Ben Carruthers was known primarily as an actor, particularly for his role as the moody brother in John Cassavettes' groundbreaking late-'50s independent film Shadows. He appeared in several other movies in the 1960s, including Jonas Mekas' Guns of the Trees and The Dirty Dozen. As a singer, he also made one intriguing single in 1965, credited to Ben Carruthers and the Deep.
Carruthers, an American, was at the time living in London. His single, "Jack o' Diamonds"/"Right Behind You," was produced by the renowned Shel Talmy (at that time also producing the Who and the Kinks) and issued on Parlophone in June 1965. The words from "Jack o' Diamonds" were taken from a Bob Dylan poem on the back of Dylan's fourth album, Another Side of Bob Dylan, and put to music by Carruthers. Although Carruthers had an unremarkable voice, it was a good single, not so much folk-rock as good second-tier British Invasion in arrangement. The flip side, "Right Behind You," was written by Carruthers alone and was in an entirely different vein. Close to straight jazz, it was reminiscent of the jazz–blues-rock crossover of other London acts of the time, such as Georgie Fame.

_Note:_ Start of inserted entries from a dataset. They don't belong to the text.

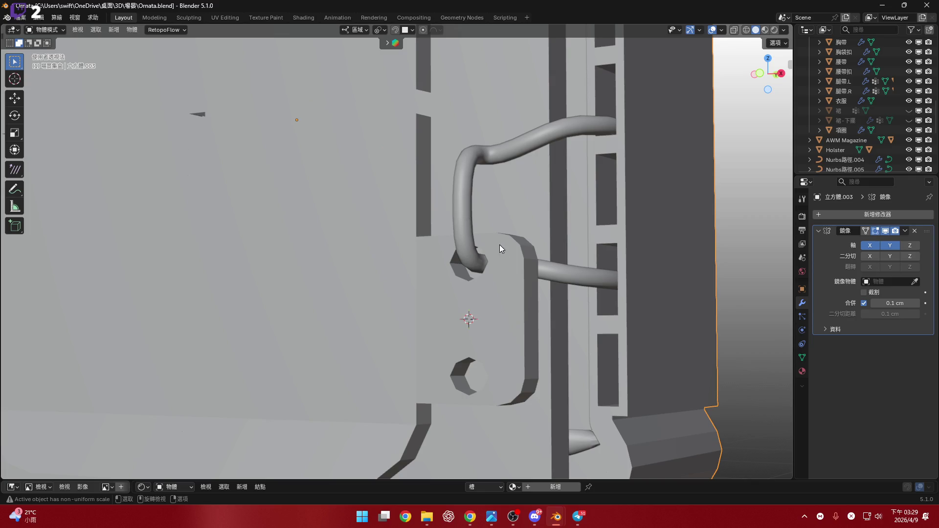
click(500, 244)
right_click(489, 209)
mouse_move(415, 344)
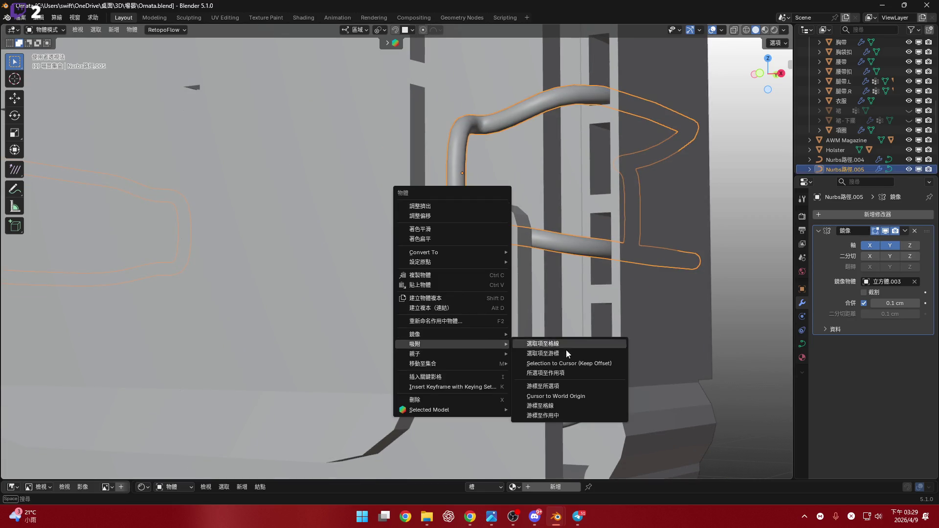
key(Return)
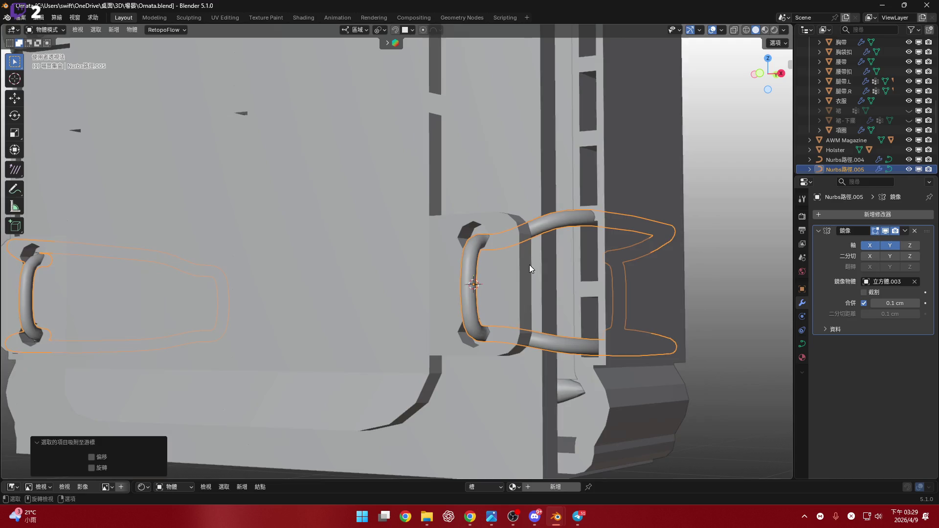
mouse_move(529, 265)
middle_down()
mouse_move(542, 279)
mouse_move(499, 303)
middle_up()
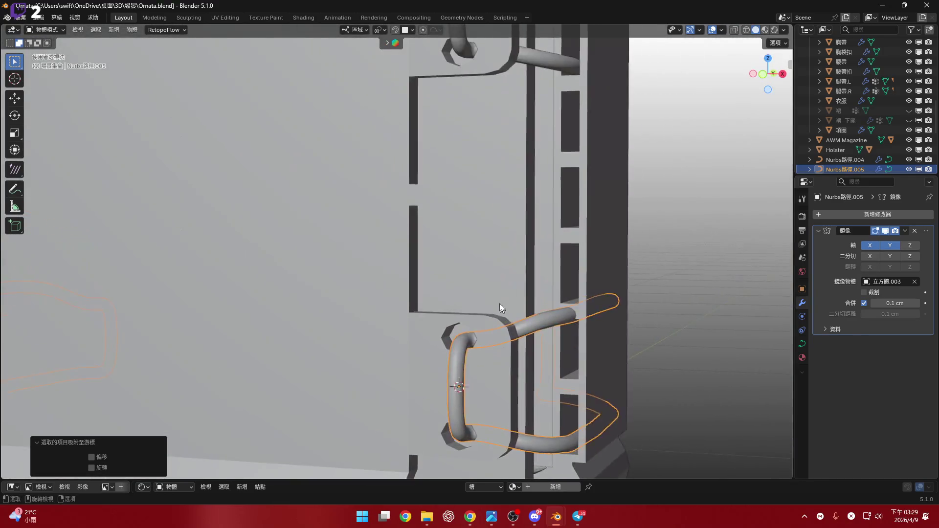
scroll(486, 314, down, 3)
scroll(500, 274, up, 2)
scroll(476, 271, up, 2)
scroll(476, 271, up, 2)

"Jack o' Diamonds" was not a hit, and in fact, if listeners know it at all, it's probably through the good version that Fairport Convention included on their first album. (In passing, it also serves as evidence of just how fanatical Fairport Convention members must have been as record collectors to even be aware of the original version in the first place.) Both sides of the single were reissued on the British Invasion rarities anthology The R&B Scene (although the Carruthers single wasn't too R&B-influenced). Carruthers, who didn't do other singles, died in 1993.